*TASK INSTRUCTIONS*. Locate each line of the records below that contains the string "VENEZUELA", and copy those lines out in full. Only case-sensitive matches count.

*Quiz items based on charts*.
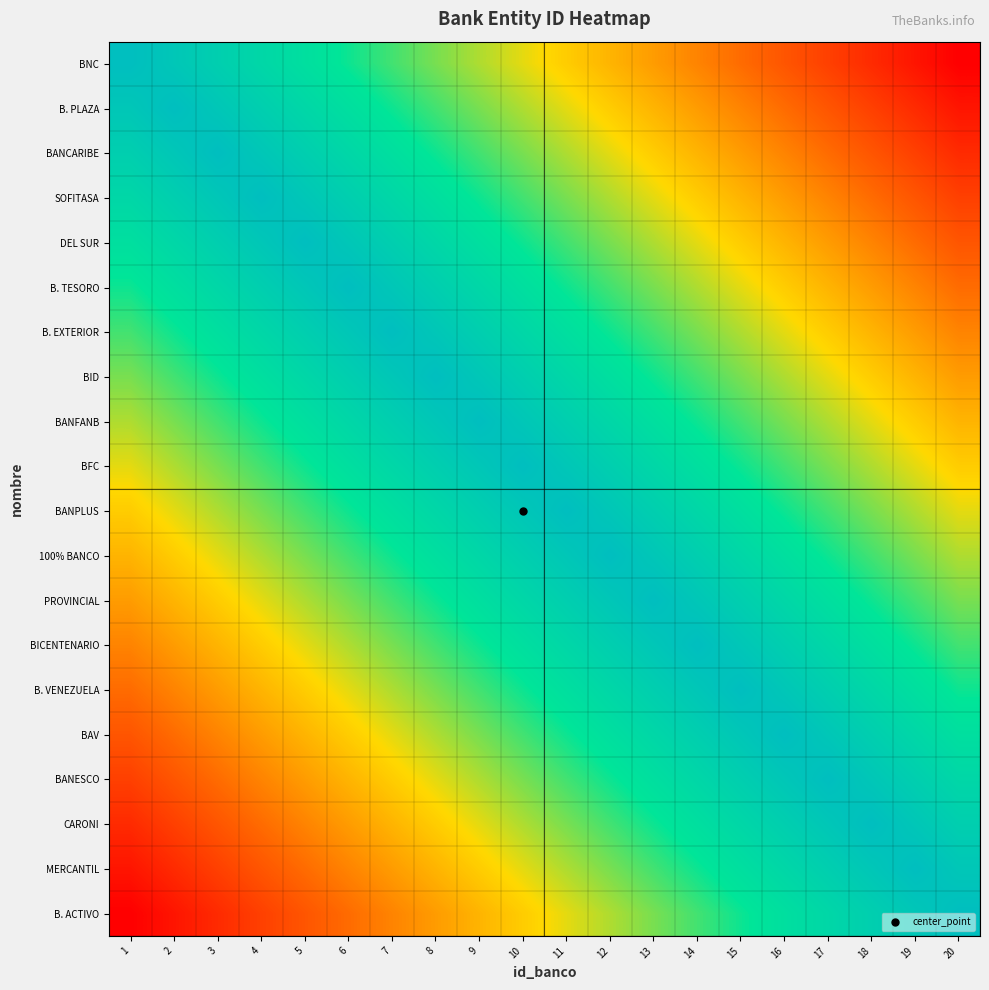

Reading left to right, transcribe all the data shown in this chart.

BNC: 1=1.0	2=0.9	3=0.9	4=0.8	5=0.8	6=0.8	7=0.7	8=0.7	9=0.6	10=0.6	11=0.5	12=0.5	13=0.4	14=0.3	15=0.3	16=0.2	17=0.2	18=0.1	19=0.1	20=0.1
B. PLAZA: 1=0.9	2=1.0	3=0.9	4=0.9	5=0.8	6=0.8	7=0.8	8=0.7	9=0.7	10=0.6	11=0.6	12=0.5	13=0.5	14=0.4	15=0.3	16=0.3	17=0.2	18=0.2	19=0.1	20=0.1
BANCARIBE: 1=0.9	2=0.9	3=1.0	4=0.9	5=0.9	6=0.8	7=0.8	8=0.8	9=0.7	10=0.7	11=0.6	12=0.6	13=0.5	14=0.5	15=0.4	16=0.3	17=0.3	18=0.2	19=0.2	20=0.1
SOFITASA: 1=0.8	2=0.9	3=0.9	4=1.0	5=0.9	6=0.9	7=0.8	8=0.8	9=0.8	10=0.7	11=0.7	12=0.6	13=0.6	14=0.5	15=0.5	16=0.4	17=0.3	18=0.3	19=0.2	20=0.2
DEL SUR: 1=0.8	2=0.8	3=0.9	4=0.9	5=1.0	6=0.9	7=0.9	8=0.8	9=0.8	10=0.8	11=0.7	12=0.7	13=0.6	14=0.6	15=0.5	16=0.5	17=0.4	18=0.3	19=0.3	20=0.2
B. TESORO: 1=0.8	2=0.8	3=0.8	4=0.9	5=0.9	6=1.0	7=0.9	8=0.9	9=0.8	10=0.8	11=0.8	12=0.7	13=0.7	14=0.6	15=0.6	16=0.5	17=0.5	18=0.4	19=0.3	20=0.3
B. EXTERIOR: 1=0.7	2=0.8	3=0.8	4=0.8	5=0.9	6=0.9	7=1.0	8=0.9	9=0.9	10=0.8	11=0.8	12=0.8	13=0.7	14=0.7	15=0.6	16=0.6	17=0.5	18=0.5	19=0.4	20=0.3
BID: 1=0.7	2=0.7	3=0.8	4=0.8	5=0.8	6=0.9	7=0.9	8=1.0	9=0.9	10=0.9	11=0.8	12=0.8	13=0.8	14=0.7	15=0.7	16=0.6	17=0.6	18=0.5	19=0.5	20=0.4
BANFANB: 1=0.6	2=0.7	3=0.7	4=0.8	5=0.8	6=0.8	7=0.9	8=0.9	9=1.0	10=0.9	11=0.9	12=0.8	13=0.8	14=0.8	15=0.7	16=0.7	17=0.6	18=0.6	19=0.5	20=0.5
BFC: 1=0.6	2=0.6	3=0.7	4=0.7	5=0.8	6=0.8	7=0.8	8=0.9	9=0.9	10=1.0	11=0.9	12=0.9	13=0.8	14=0.8	15=0.8	16=0.7	17=0.7	18=0.6	19=0.6	20=0.5
BANPLUS: 1=0.5	2=0.6	3=0.6	4=0.7	5=0.7	6=0.8	7=0.8	8=0.8	9=0.9	10=0.9	11=1.0	12=0.9	13=0.9	14=0.8	15=0.8	16=0.8	17=0.7	18=0.7	19=0.6	20=0.6
100% BANCO: 1=0.5	2=0.5	3=0.6	4=0.6	5=0.7	6=0.7	7=0.8	8=0.8	9=0.8	10=0.9	11=0.9	12=1.0	13=0.9	14=0.9	15=0.8	16=0.8	17=0.8	18=0.7	19=0.7	20=0.6
PROVINCIAL: 1=0.4	2=0.5	3=0.5	4=0.6	5=0.6	6=0.7	7=0.7	8=0.8	9=0.8	10=0.8	11=0.9	12=0.9	13=1.0	14=0.9	15=0.9	16=0.8	17=0.8	18=0.8	19=0.7	20=0.7
BICENTENARIO: 1=0.3	2=0.4	3=0.5	4=0.5	5=0.6	6=0.6	7=0.7	8=0.7	9=0.8	10=0.8	11=0.8	12=0.9	13=0.9	14=1.0	15=0.9	16=0.9	17=0.8	18=0.8	19=0.8	20=0.7
B. VENEZUELA: 1=0.3	2=0.3	3=0.4	4=0.5	5=0.5	6=0.6	7=0.6	8=0.7	9=0.7	10=0.8	11=0.8	12=0.8	13=0.9	14=0.9	15=1.0	16=0.9	17=0.9	18=0.8	19=0.8	20=0.8
BAV: 1=0.2	2=0.3	3=0.3	4=0.4	5=0.5	6=0.5	7=0.6	8=0.6	9=0.7	10=0.7	11=0.8	12=0.8	13=0.8	14=0.9	15=0.9	16=1.0	17=0.9	18=0.9	19=0.8	20=0.8
BANESCO: 1=0.2	2=0.2	3=0.3	4=0.3	5=0.4	6=0.5	7=0.5	8=0.6	9=0.6	10=0.7	11=0.7	12=0.8	13=0.8	14=0.8	15=0.9	16=0.9	17=1.0	18=0.9	19=0.9	20=0.8
CARONI: 1=0.1	2=0.2	3=0.2	4=0.3	5=0.3	6=0.4	7=0.5	8=0.5	9=0.6	10=0.6	11=0.7	12=0.7	13=0.8	14=0.8	15=0.8	16=0.9	17=0.9	18=1.0	19=0.9	20=0.9
MERCANTIL: 1=0.1	2=0.1	3=0.2	4=0.2	5=0.3	6=0.3	7=0.4	8=0.5	9=0.5	10=0.6	11=0.6	12=0.7	13=0.7	14=0.8	15=0.8	16=0.8	17=0.9	18=0.9	19=1.0	20=0.9
B. ACTIVO: 1=0.1	2=0.1	3=0.1	4=0.2	5=0.2	6=0.3	7=0.3	8=0.4	9=0.5	10=0.5	11=0.6	12=0.6	13=0.7	14=0.7	15=0.8	16=0.8	17=0.8	18=0.9	19=0.9	20=1.0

*OUTPUT OF THE TASK*.
B. VENEZUELA: 1=0.3	2=0.3	3=0.4	4=0.5	5=0.5	6=0.6	7=0.6	8=0.7	9=0.7	10=0.8	11=0.8	12=0.8	13=0.9	14=0.9	15=1.0	16=0.9	17=0.9	18=0.8	19=0.8	20=0.8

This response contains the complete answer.